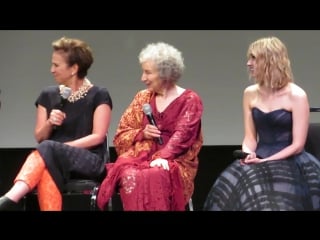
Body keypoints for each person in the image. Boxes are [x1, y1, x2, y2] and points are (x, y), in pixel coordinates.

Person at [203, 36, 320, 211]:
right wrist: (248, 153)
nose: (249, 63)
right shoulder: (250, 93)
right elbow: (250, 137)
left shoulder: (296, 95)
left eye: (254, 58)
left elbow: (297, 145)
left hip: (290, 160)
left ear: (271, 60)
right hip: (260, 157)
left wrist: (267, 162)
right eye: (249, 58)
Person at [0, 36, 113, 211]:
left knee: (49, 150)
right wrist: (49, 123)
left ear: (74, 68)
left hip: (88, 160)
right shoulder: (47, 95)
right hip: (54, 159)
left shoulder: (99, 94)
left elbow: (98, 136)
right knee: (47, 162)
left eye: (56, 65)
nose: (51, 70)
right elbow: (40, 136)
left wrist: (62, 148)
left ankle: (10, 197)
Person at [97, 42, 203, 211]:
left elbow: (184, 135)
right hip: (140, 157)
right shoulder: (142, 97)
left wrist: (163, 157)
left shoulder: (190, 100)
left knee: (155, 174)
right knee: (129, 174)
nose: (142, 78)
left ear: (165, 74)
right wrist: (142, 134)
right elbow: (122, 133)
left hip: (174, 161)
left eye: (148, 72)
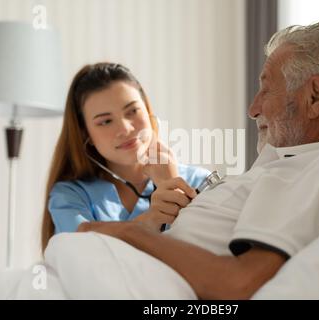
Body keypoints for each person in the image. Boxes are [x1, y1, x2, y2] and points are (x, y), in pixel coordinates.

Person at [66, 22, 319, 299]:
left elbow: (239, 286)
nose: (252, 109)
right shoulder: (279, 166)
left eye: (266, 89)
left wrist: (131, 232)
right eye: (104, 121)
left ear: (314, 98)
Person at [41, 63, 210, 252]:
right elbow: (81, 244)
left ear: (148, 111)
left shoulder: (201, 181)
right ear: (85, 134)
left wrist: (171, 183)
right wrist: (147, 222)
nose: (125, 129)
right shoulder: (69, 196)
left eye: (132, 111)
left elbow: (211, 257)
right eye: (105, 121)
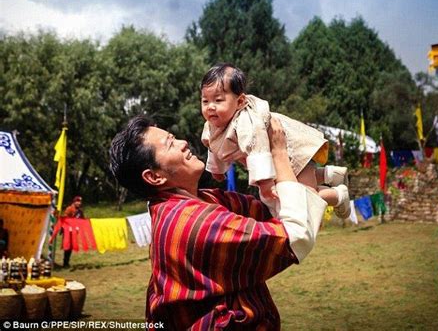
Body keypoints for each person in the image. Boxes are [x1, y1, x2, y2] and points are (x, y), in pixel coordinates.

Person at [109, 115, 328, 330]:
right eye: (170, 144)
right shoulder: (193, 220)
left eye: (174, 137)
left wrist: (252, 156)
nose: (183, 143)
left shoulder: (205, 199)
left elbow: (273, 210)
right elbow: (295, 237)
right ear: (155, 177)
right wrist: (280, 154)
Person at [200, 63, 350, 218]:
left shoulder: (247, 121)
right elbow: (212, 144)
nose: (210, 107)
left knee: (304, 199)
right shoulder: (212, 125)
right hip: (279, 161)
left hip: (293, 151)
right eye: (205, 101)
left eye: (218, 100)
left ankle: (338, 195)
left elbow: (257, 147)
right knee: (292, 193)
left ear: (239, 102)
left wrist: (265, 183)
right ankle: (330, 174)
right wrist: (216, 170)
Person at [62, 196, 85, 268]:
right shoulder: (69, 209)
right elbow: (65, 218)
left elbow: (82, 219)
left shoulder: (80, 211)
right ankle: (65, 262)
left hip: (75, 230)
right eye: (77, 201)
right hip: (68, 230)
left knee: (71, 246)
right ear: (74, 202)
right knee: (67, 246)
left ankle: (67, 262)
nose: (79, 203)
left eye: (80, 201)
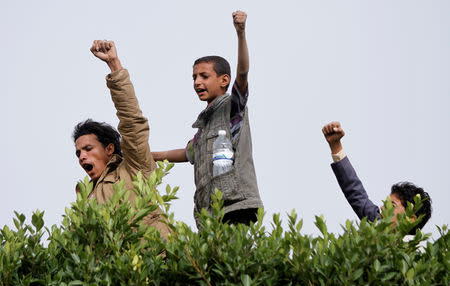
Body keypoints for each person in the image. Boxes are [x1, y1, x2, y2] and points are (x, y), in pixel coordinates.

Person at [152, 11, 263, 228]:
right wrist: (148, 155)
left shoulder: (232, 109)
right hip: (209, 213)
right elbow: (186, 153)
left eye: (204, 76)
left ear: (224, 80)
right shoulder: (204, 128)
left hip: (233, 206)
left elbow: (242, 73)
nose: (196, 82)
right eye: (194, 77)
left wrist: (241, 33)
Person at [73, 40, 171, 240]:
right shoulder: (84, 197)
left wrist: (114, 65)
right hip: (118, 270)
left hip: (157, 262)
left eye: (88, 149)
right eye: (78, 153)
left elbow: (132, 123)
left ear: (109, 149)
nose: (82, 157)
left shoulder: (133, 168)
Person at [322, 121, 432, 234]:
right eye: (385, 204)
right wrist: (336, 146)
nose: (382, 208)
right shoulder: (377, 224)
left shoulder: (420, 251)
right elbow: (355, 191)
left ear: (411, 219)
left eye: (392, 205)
★ ★ ★ ★ ★ ★ ★
• [Exercise description] Please retype the material in full, exactly as it reads, apart from the images.

• [Problem solution]
Body keypoints for each person in the image. Boxes are [x1, y1, x2, y2] and points are (x, y), in pixel coordinates.

Person at [203, 36, 320, 211]:
right wrist: (248, 153)
nose: (249, 63)
right shoulder: (250, 93)
right elbow: (250, 137)
left shoulder: (296, 95)
left eye: (254, 58)
left elbow: (297, 145)
left hip: (290, 160)
left ear: (271, 60)
right hip: (260, 157)
left wrist: (267, 162)
right eye: (249, 58)
Person at [0, 36, 113, 211]:
left knee: (49, 150)
right wrist: (49, 123)
left ear: (74, 68)
left hip: (88, 160)
right shoulder: (47, 95)
right hip: (54, 159)
left shoulder: (99, 94)
left elbow: (98, 136)
right knee: (47, 162)
left eye: (56, 65)
nose: (51, 70)
right elbow: (40, 136)
left wrist: (62, 148)
left ankle: (10, 197)
Person at [97, 42, 203, 211]:
left elbow: (184, 135)
right hip: (140, 157)
right shoulder: (142, 97)
left wrist: (163, 157)
left shoulder: (190, 100)
left knee: (155, 174)
right knee: (129, 174)
nose: (142, 78)
left ear: (165, 74)
right wrist: (142, 134)
right elbow: (122, 133)
left hip: (174, 161)
left eye: (148, 72)
Body keypoints for each person in the image. Boxes are [x1, y1, x2, y2] and points are (x, y), in pixel coordinates.

Person at [66, 22, 319, 299]:
left elbow: (239, 286)
nose: (252, 109)
right shoulder: (279, 166)
left eye: (266, 89)
left wrist: (131, 232)
right eye: (104, 121)
left ear: (314, 98)
Person at [41, 63, 210, 252]:
right elbow: (81, 244)
left ear: (148, 111)
left shoulder: (201, 181)
right ear: (85, 134)
left wrist: (171, 183)
right wrist: (147, 222)
nose: (125, 129)
right shoulder: (69, 196)
left eye: (132, 111)
left elbow: (211, 257)
right eye: (105, 121)
Body keypoints for each person in the image. Boxes are [x1, y1, x2, y2] and points are (x, y), in pixel coordinates.

Person at [109, 115, 328, 330]:
right eye: (170, 144)
right shoulder: (193, 220)
left eye: (174, 137)
left wrist: (252, 156)
nose: (183, 143)
left shoulder: (205, 199)
left elbow: (273, 210)
right elbow: (295, 237)
right ear: (155, 177)
right wrist: (280, 154)
Person at [200, 63, 350, 218]:
left shoulder: (247, 121)
right elbow: (212, 144)
nose: (210, 107)
left knee: (304, 199)
right shoulder: (212, 125)
right hip: (279, 161)
left hip: (293, 151)
right eye: (205, 101)
left eye: (218, 100)
left ankle: (338, 195)
left elbow: (257, 147)
right knee: (292, 193)
left ear: (239, 102)
left wrist: (265, 183)
right ankle: (330, 174)
right wrist: (216, 170)
Person at [62, 196, 85, 268]:
right shoulder: (69, 209)
right elbow: (65, 218)
left elbow: (82, 219)
left shoulder: (80, 211)
right ankle: (65, 262)
left hip: (75, 230)
right eye: (77, 201)
right hip: (68, 230)
left knee: (71, 246)
right ear: (74, 202)
right knee: (67, 246)
left ankle: (67, 262)
nose: (79, 203)
left eye: (80, 201)
Body keypoints for each person in the image. Boxes are [x1, y1, x2, y2] and points are (x, y), in pixel coordinates.

Person at [152, 11, 263, 228]:
right wrist: (148, 155)
left shoulder: (232, 109)
right hip: (209, 213)
right elbow: (186, 153)
left eye: (204, 76)
left ear: (224, 80)
right shoulder: (204, 128)
left hip: (233, 206)
left elbow: (242, 73)
nose: (196, 82)
right eye: (194, 77)
left wrist: (241, 33)
Person at [73, 40, 171, 240]:
right shoulder: (84, 197)
left wrist: (114, 65)
right hip: (118, 270)
left hip: (157, 262)
left eye: (88, 149)
right eye: (78, 153)
left elbow: (132, 123)
left ear: (109, 149)
nose: (82, 157)
left shoulder: (133, 168)
Person at [322, 121, 432, 234]:
right eye: (385, 204)
right wrist: (336, 146)
nose: (382, 208)
right shoulder: (377, 224)
left shoulder: (420, 251)
right elbow: (355, 191)
left ear: (411, 219)
left eye: (392, 205)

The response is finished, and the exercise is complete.